RECORD SET:
•••••
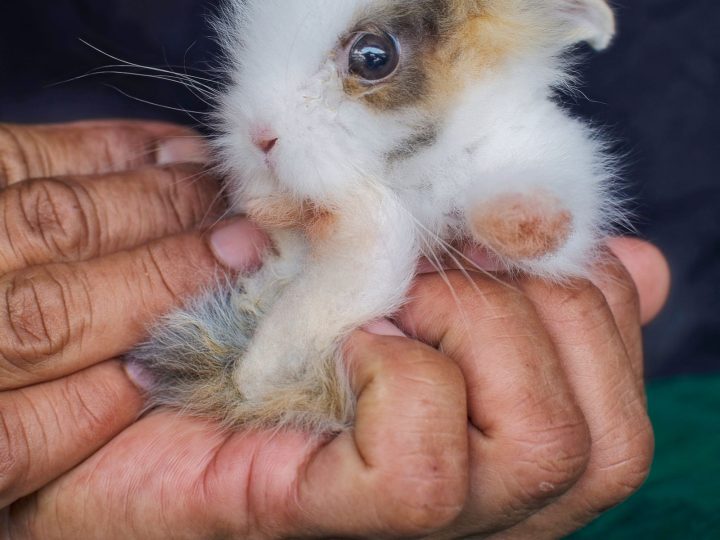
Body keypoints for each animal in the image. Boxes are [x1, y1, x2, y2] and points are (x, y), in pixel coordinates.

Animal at [130, 0, 621, 432]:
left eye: (372, 57)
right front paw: (274, 204)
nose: (259, 137)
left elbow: (550, 226)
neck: (405, 172)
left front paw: (526, 221)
•••••
INSTRUCTIONS TO FOLLOW:
An exact copy of the lines from the one with "right front paw: (274, 204)" through the last line of the listing is the whole answer.

RESPONSE BOX:
right front paw: (274, 204)
nose: (259, 137)
left elbow: (550, 226)
neck: (405, 172)
left front paw: (526, 221)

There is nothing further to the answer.